-- Records supplied follows --

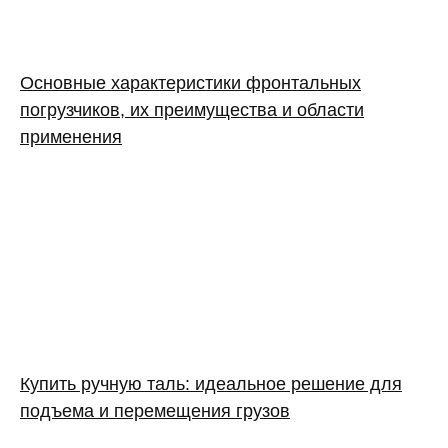
Основные характеристики фронтальных
погрузчиков, их преимущества и области
применения
Купить ручную таль: идеальное решение для
подъема и перемещения грузов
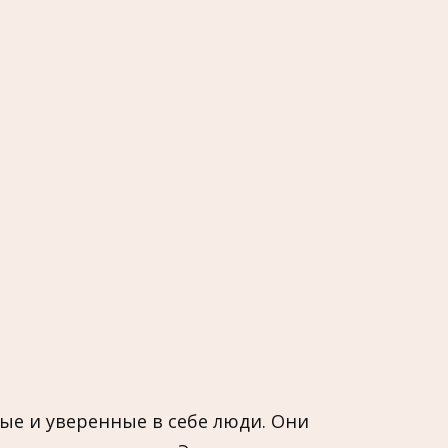
ные и уверенные в себе люди. Они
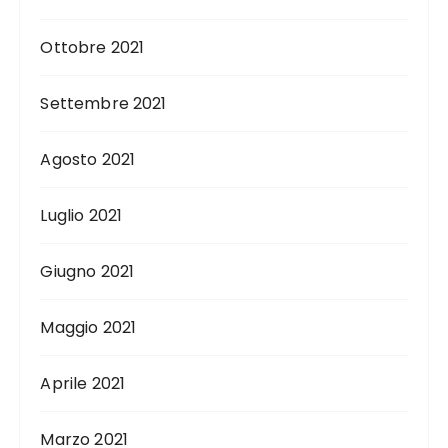
Ottobre 2021
Settembre 2021
Agosto 2021
Luglio 2021
Giugno 2021
Maggio 2021
Aprile 2021
Marzo 2021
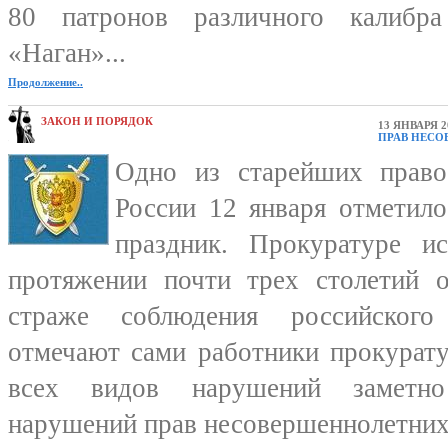
80 патронов различного калибр
«Наган»...
Продолжение..
ЗАКОН И ПОРЯДОК
13 ЯНВАРЯ 2
ПРАВ НЕС
Одно из старейших право
России 12 января отметил
праздник. Прокуратуре и
протяжении почти трех столетий о
страже соблюдения российского 
отмечают сами работники прокурату
всех видов нарушений заметно
нарушений прав несовершеннолетних 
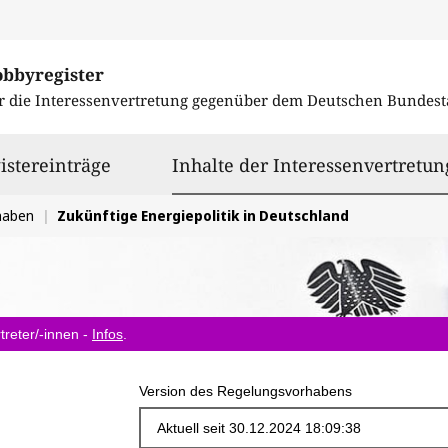
obbyregister
r die Interessenvertretung gegenüber dem
Deutschen Bundest
istereinträge
Inhalte der Interessenvertretun
haben
Zukünftige Energiepolitik in Deutschland
treter/-innen -
Infos
.
Version des Regelungsvorhabens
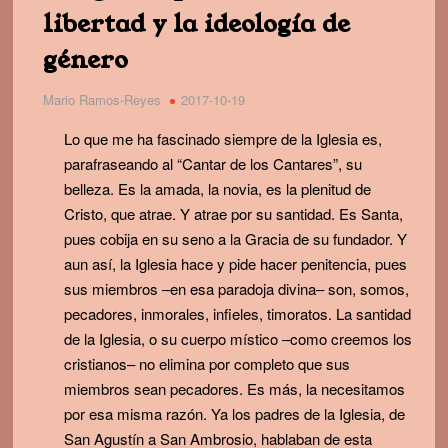
libertad y la ideología de
género
Mario Ramos-Reyes
2017-10-19
Lo que me ha fascinado siempre de la Iglesia es,
parafraseando al “Cantar de los Cantares”, su
belleza. Es la amada, la novia, es la plenitud de
Cristo, que atrae. Y atrae por su santidad. Es Santa,
pues cobija en su seno a la Gracia de su fundador. Y
aun así, la Iglesia hace y pide hacer penitencia, pues
sus miembros –en esa paradoja divina– son, somos,
pecadores, inmorales, infieles, timoratos. La santidad
de la Iglesia, o su cuerpo místico –como creemos los
cristianos– no elimina por completo que sus
miembros sean pecadores. Es más, la necesitamos
por esa misma razón. Ya los padres de la Iglesia, de
San Agustín a San Ambrosio, hablaban de esta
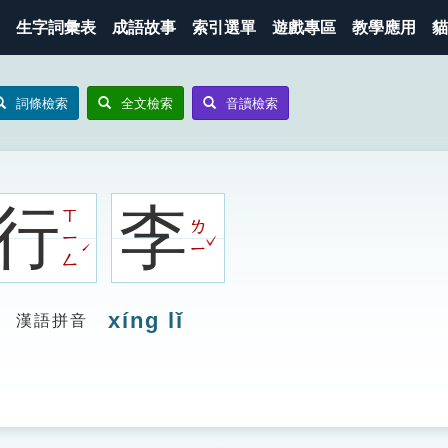
生字詞彙表
成語故事
索引選單
遊戲專區
教學應用
貓
詞條檢索
全文檢索
音讀檢索
行
李
ㄒ
ㄌ
ㄧ
ˇ
ˊ
ㄧ
ㄥ
xíng lǐ
漢語拼音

-- Records supplied concluded --

**Exercise instructions**
Could you give the lines above as a numbered list, from the line containing "Ottobre 2021" down to the line containing "Version des Regelungsvorhabens", with both of those lines included? Leave out blank lines and the pictures.

**Exercise answer**
1. Ottobre 2021
2. Settembre 2021
3. Agosto 2021
4. Luglio 2021
5. Giugno 2021
6. Maggio 2021
7. Aprile 2021
8. Marzo 2021
9. 80 патронов различного калибр
10. «Наган»...
11. Продолжение..
12. ЗАКОН И ПОРЯДОК
13. 13 ЯНВАРЯ 2
14. ПРАВ НЕС
15. Одно из старейших право
16. России 12 января отметил
17. праздник. Прокуратуре и
18. протяжении почти трех столетий о
19. страже соблюдения российского 
20. отмечают сами работники прокурату
21. всех видов нарушений заметно
22. нарушений прав несовершеннолетних 
23. obbyregister
24. r die Interessenvertretung gegenüber dem
25. Deutschen Bundest
26. istereinträge
27. Inhalte der Interessenvertretun
28. haben
29. Zukünftige Energiepolitik in Deutschland
30. treter/-innen -
31. Infos
32. .
33. Version des Regelungsvorhabens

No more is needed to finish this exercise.